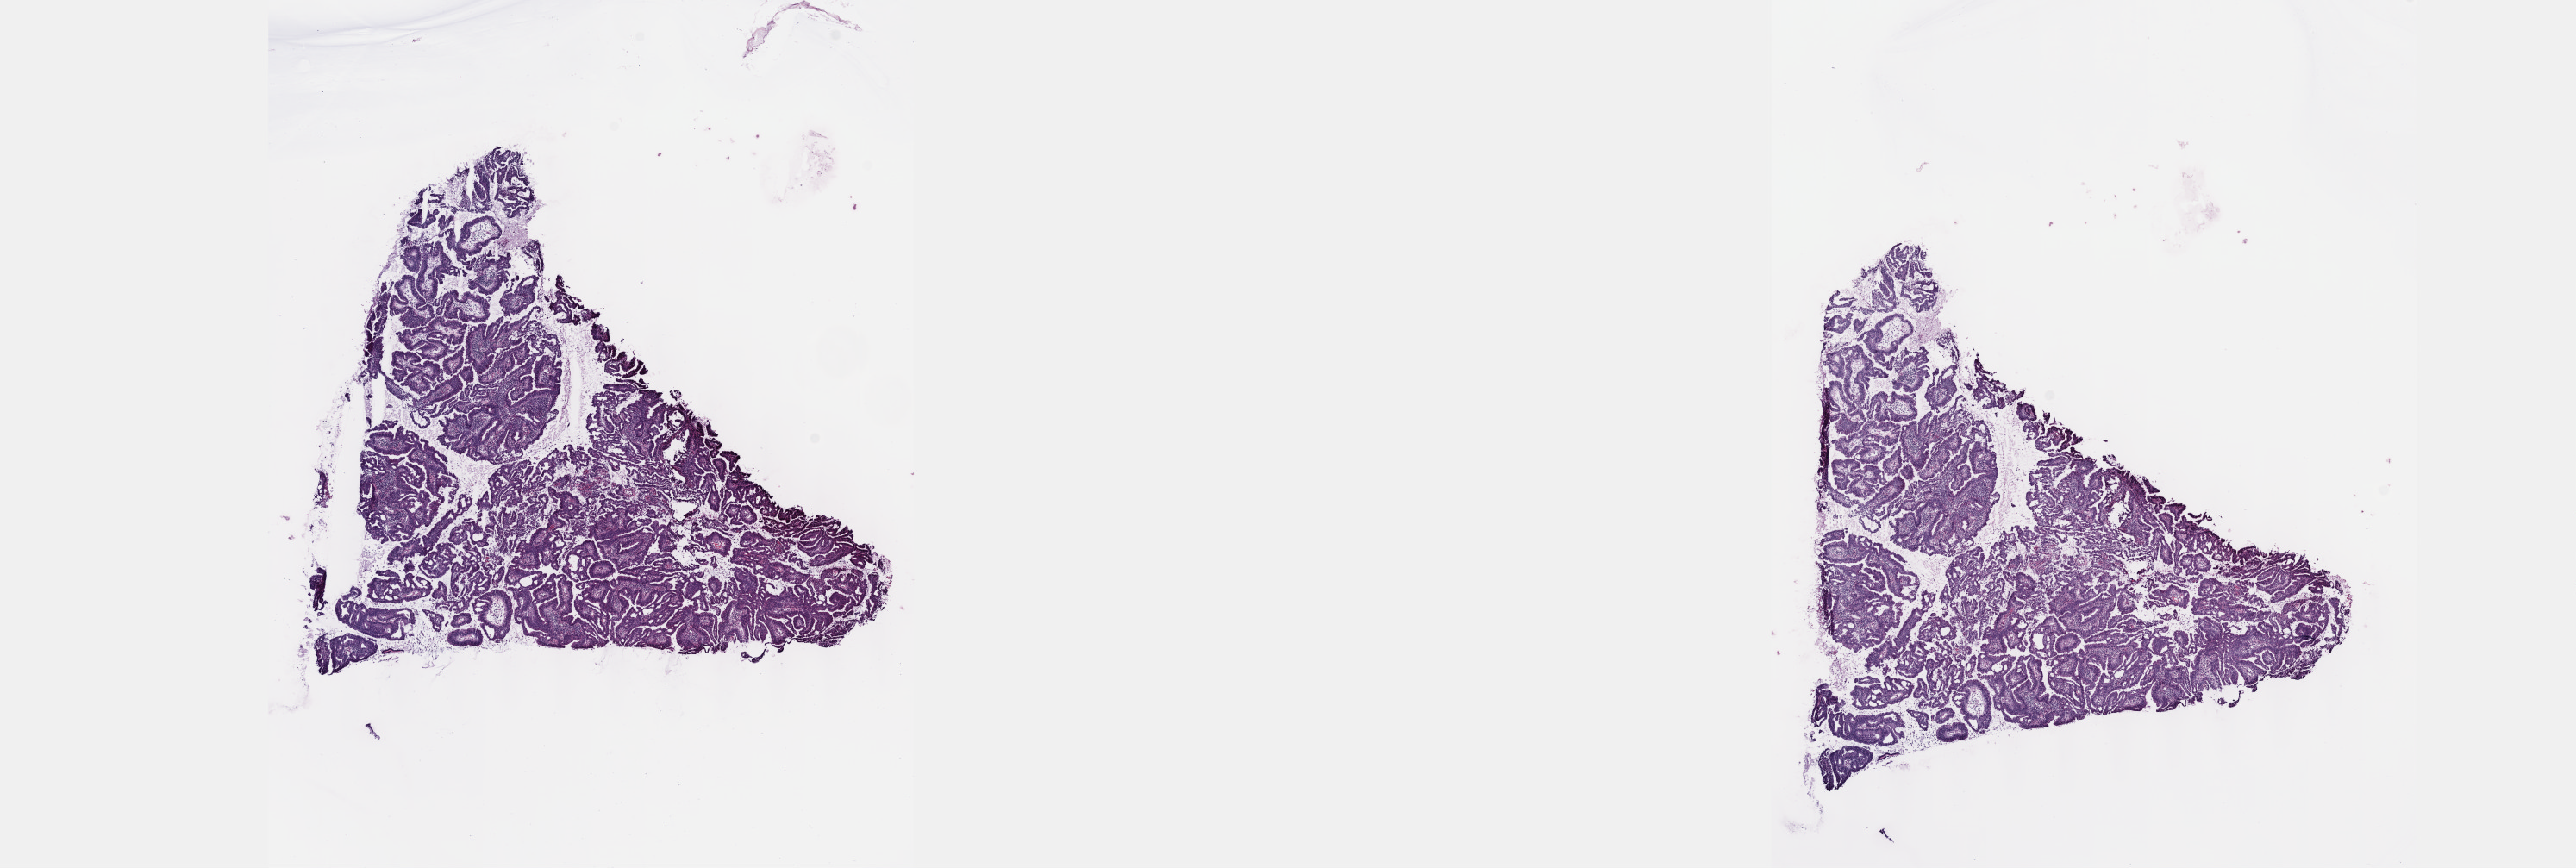
Digitized Hematoxylin and eosin (H&E) stained tissue section (whole slide), a low-resolution overview of the entire scanned area, about 24.1 x 8.1 mm. Frozen section from the top of the tissue portion. Primary tumour sample from the cervix. Female, age 66 years at initial diagnosis. Histologic grade: G2 (moderately differentiated). Slide review estimates, as recorded: tumour cells 70%, tumour nuclei 70%, normal cells 0%, stromal cells 30%, necrosis 0%. Infiltration values recorded for this section: lymphocyte infiltration 40%, monocyte infiltration 20%, neutrophil infiltration 20%.
- lymph nodes positive (case pathology): 0 of 15 examined
- pathologic diagnosis: Mucinous adenocarcinoma, endocervical type
- FIGO stage: IB1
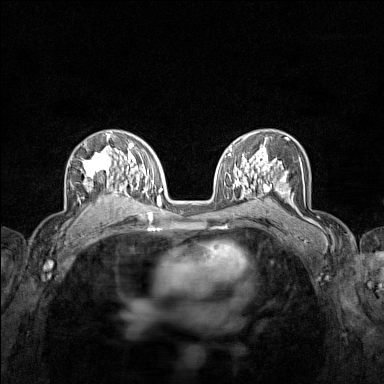
Breast MRI (dynamic contrast-enhanced), one axial slice. Dynamic contrast-enhanced series, time point 2 of 7 at this slice position (early post-contrast). 1.5 T. TE 1.8 ms, TR 5 ms. 384 × 384 image matrix. Female patient.
Annotated regions visible in this slice (semi-automatic segmentation, software-assisted and operator-edited):
- enhancing-tissue mask used for the functional tumour volume (all voxels passing the contrast-enhancement thresholds inside the analysis volume; usually the tumour): box from (x=78, y=136) to (x=122, y=206) px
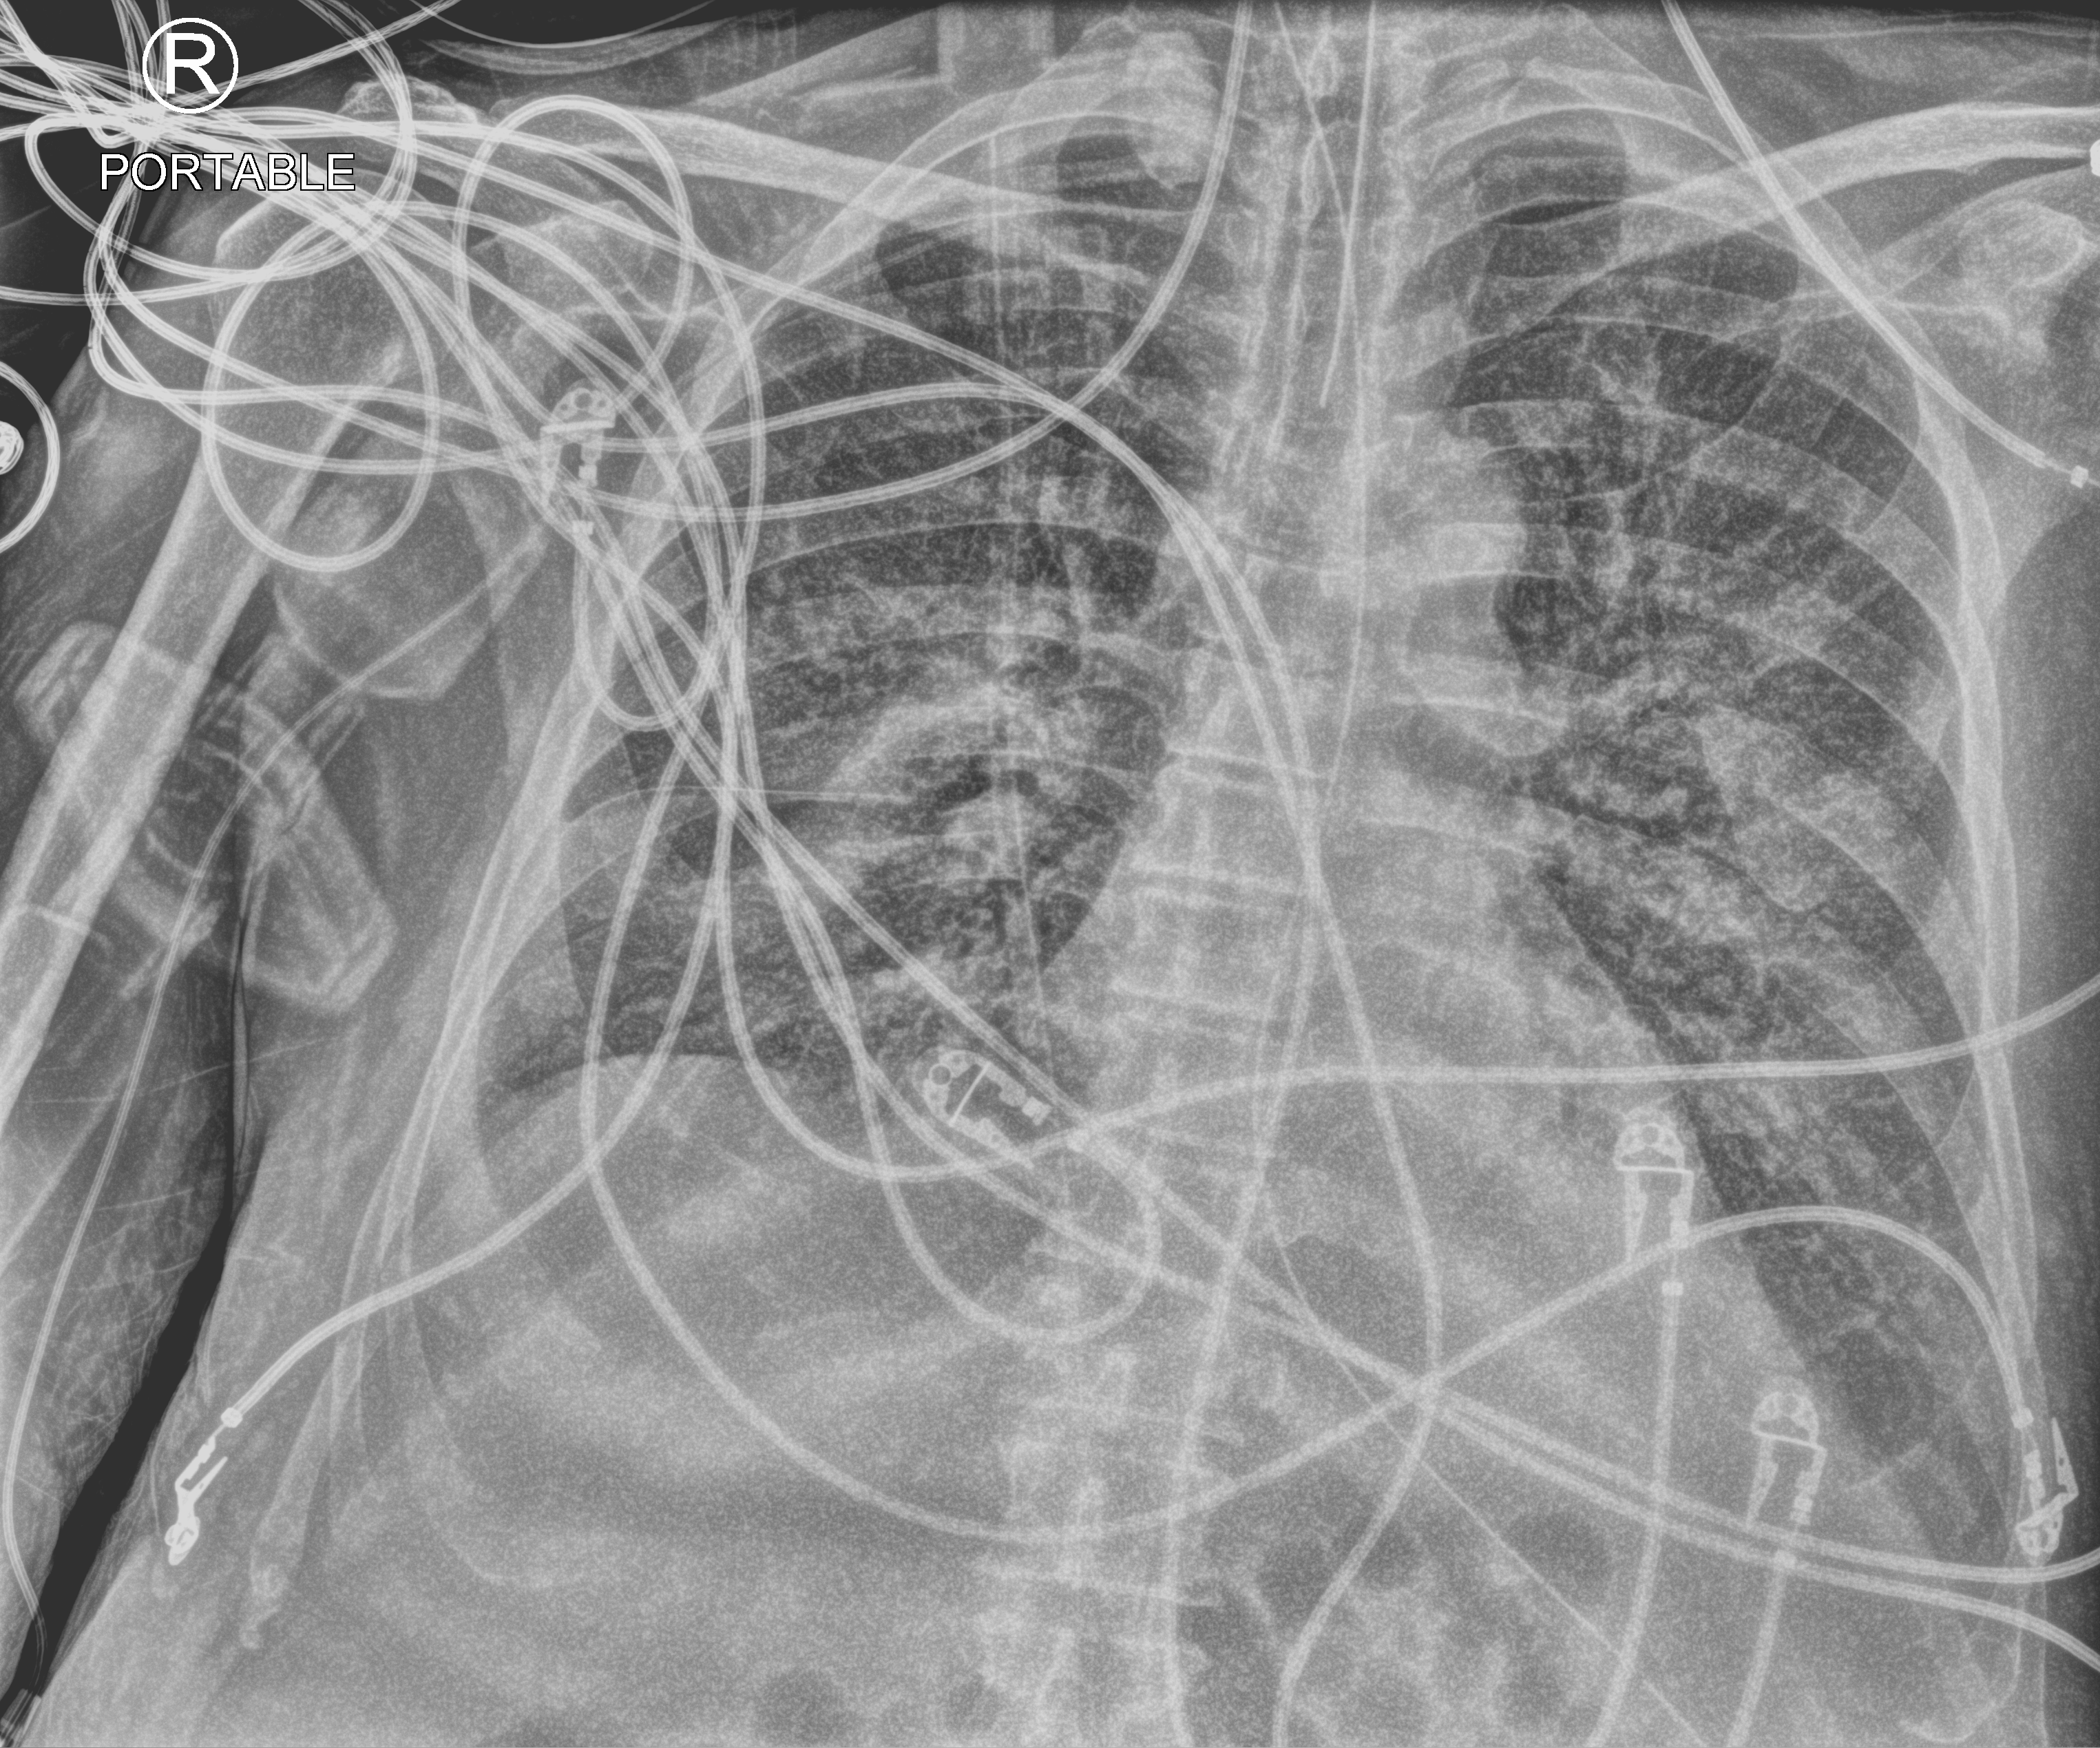
Bedside chest radiograph (computed radiography). Male patient hospitalised with COVID-19, age 60–74 years.
Admission-level facts for this patient (not findings on this image; timing relative to this image not recorded): mechanically ventilated during this hospital stay: yes.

- **Your instructions**: Please copy the data above character for character, skipping any pictures.

- **Written solution**:
Digitized Hematoxylin and eosin (H&E) stained tissue section (whole slide), a low-resolution overview of the entire scanned area, about 24.1 x 8.1 mm. Frozen section from the top of the tissue portion. Primary tumour sample from the cervix. Female, age 66 years at initial diagnosis. Histologic grade: G2 (moderately differentiated). Slide review estimates, as recorded: tumour cells 70%, tumour nuclei 70%, normal cells 0%, stromal cells 30%, necrosis 0%. Infiltration values recorded for this section: lymphocyte infiltration 40%, monocyte infiltration 20%, neutrophil infiltration 20%.
- lymph nodes positive (case pathology): 0 of 15 examined
- pathologic diagnosis: Mucinous adenocarcinoma, endocervical type
- FIGO stage: IB1
Breast MRI (dynamic contrast-enhanced), one axial slice. Dynamic contrast-enhanced series, time point 2 of 7 at this slice position (early post-contrast). 1.5 T. TE 1.8 ms, TR 5 ms. 384 × 384 image matrix. Female patient.
Annotated regions visible in this slice (semi-automatic segmentation, software-assisted and operator-edited):
- enhancing-tissue mask used for the functional tumour volume (all voxels passing the contrast-enhancement thresholds inside the analysis volume; usually the tumour): box from (x=78, y=136) to (x=122, y=206) px
Bedside chest radiograph (computed radiography). Male patient hospitalised with COVID-19, age 60–74 years.
Admission-level facts for this patient (not findings on this image; timing relative to this image not recorded): mechanically ventilated during this hospital stay: yes.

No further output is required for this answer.